L’Azerbaigian è quindi uno dei primi candidati a formare un anello decisivo di questa nuova catena, considerando le relazioni molto strette da anni con Israele anche proprio in contrapposizione con Teheran. Inoltre, Baku potrebbe servire da aggancio per un vasto “patto di riconciliazione” con i Paesi dell’Asia centrale e di tutto il “mondo turanico”, secondo molti commentatori, condizionando in qualche modo anche le posizioni della Turchia. Non a caso il sito filogovernativo Iran Diplomacy sta lanciando segnali di grande preoccupazione per i tentativi di avvicinare i centrasiatici a Israele, sfruttando i piani occidentali di valorizzazione del “Corridoio di mezzo”, di cui Tel Aviv si propone come uno dei partner strategici.

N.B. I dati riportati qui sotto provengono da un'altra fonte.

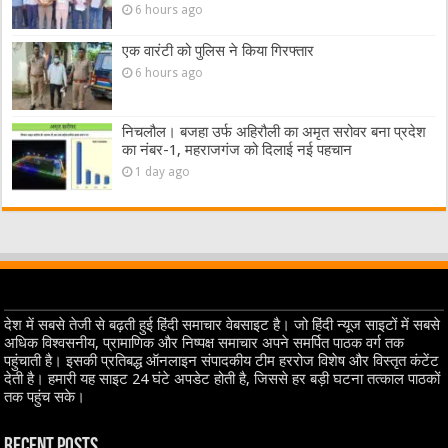
6 hours ago
एक वारंटी को पुलिस ने किया गिरफ्तार
6 hours ago
निचलौल। बजहा उर्फ अहिरौली का अमृत सरोवर बना प्रदेश
का नंबर-1, महराजगंज को दिलाई नई पहचान
1 day ago
देश में सबसे तेजी से बढ़ती हुई हिंदी समाचार वेबसाइट है। जो हिंदी न्यूज साइटों में सबसे
अधिक विश्वसनीय, प्रामाणिक और निष्पक्ष समाचार अपने समर्पित पाठक वर्ग तक
पहुंचाती है। इसकी प्रतिबद्ध ऑनलाइन संपादकीय टीम हररोज विशेष और विस्तृत कंटेंट
देती है। हमारी यह साइट 24 घंटे अपडेट होती है, जिससे हर बड़ी घटना तत्काल पाठकों
तक पहुंच सके।
Recent Posts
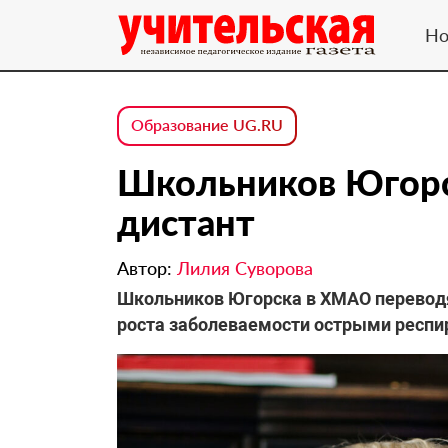
Но
Образование UG.RU
Школьников Югорс
дистант
Автор:
Лилия Суворова
Школьников Югорска в ХМАО переводя
роста заболеваемости острыми респ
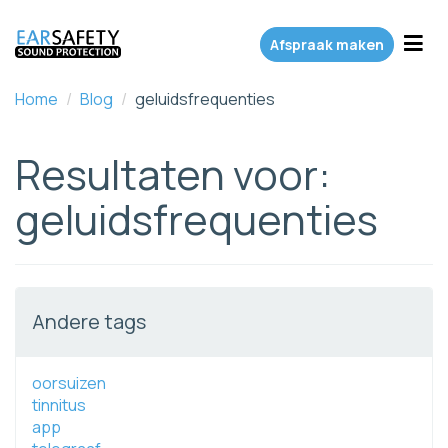
Toggl
Afspraak maken
Home
/
Blog
/
geluidsfrequenties
Resultaten voor:
geluidsfrequenties
Andere tags
oorsuizen
tinnitus
app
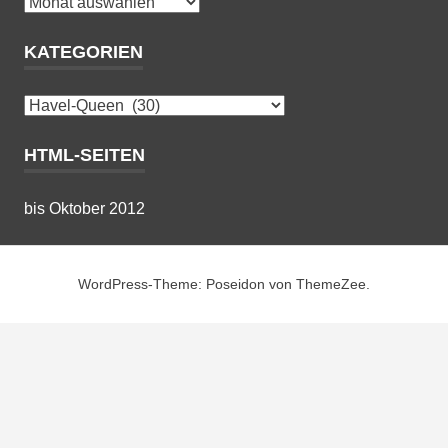
Archiv
KATEGORIEN
Kategorien
HTML-SEITEN
bis Oktober 2012
WordPress-Theme: Poseidon von ThemeZee.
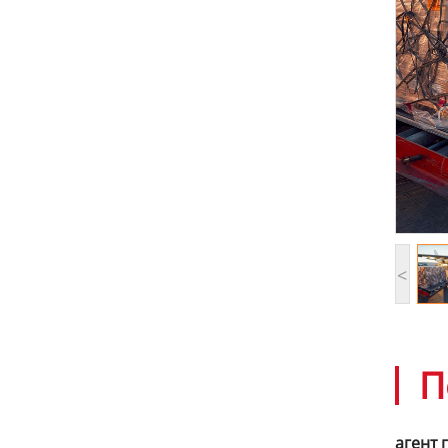
<
П
агент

Il primo dei Paesi turanici musulmani ad aver aderito alla nuova versione dei patti abramitici è stato il Kazakistan, con la dichiarazione ufficiale del suo presidente Kasym-Žomart Tokaev a Washington lo scorso 7 novembre, in occasione dell’incontro in formato “5+1” tra Usa e Asia centrale, come già si preannunciava da giugno, dopo l’incontro del segretario di Stato Marco Rubio con il consigliere del presidente kazaco Murat Nurtleu. L’interesse americano verso questa regione post-sovietica è aumentato sensibilmente dopo l’invasione russa dell’Ucraina, come sottolinea l’opinionista Dov Zaheim del sito The Hill, molto vicino alla Casa Bianca, notando che il Kazakistan “è la principale potenza economica della regione, che dal 1992 mantiene relazioni diplomatiche a pieno titolo con Israele”.

Il Kazakistan è il principale partner economico degli Stati Uniti in Asia centrale, con il 96% dell’export americano nella regione su una bilancia complessiva di 2,5 miliardi di dollari, ed è in continua crescita, soprattutto per i mercati sempre più decisivi dei minerali rari come antimonio, tungsteno e altri elementi delle terre rare, per non parlare del 40% delle riserve mondiali di uranio. La ricerca di questi minerali è un elemento decisivo dei giochi di geopolitica globale degli Stati Uniti, sullo sfondo delle trattative di pace alle varie latitudini.

L’Asia centrale occupa un posto decisivo in questo scenario, considerando il vero conflitto economico globale tra Washington e Pechino, che a sua volta rilancia continuamente la sua attività in questa regione, come testimonia il viaggio nei giorni scorsi del ministro degli esteri cinese Wang Yi in queste zone. Gli Usa intendono saldare il rapporto da Israele fino all’India, permettendo a Trump di mostrare a Xi Jinping un tale consenso tra Occidente e Sud globale, a cui sarà difficile per Pechino trovare un adeguato contrappeso.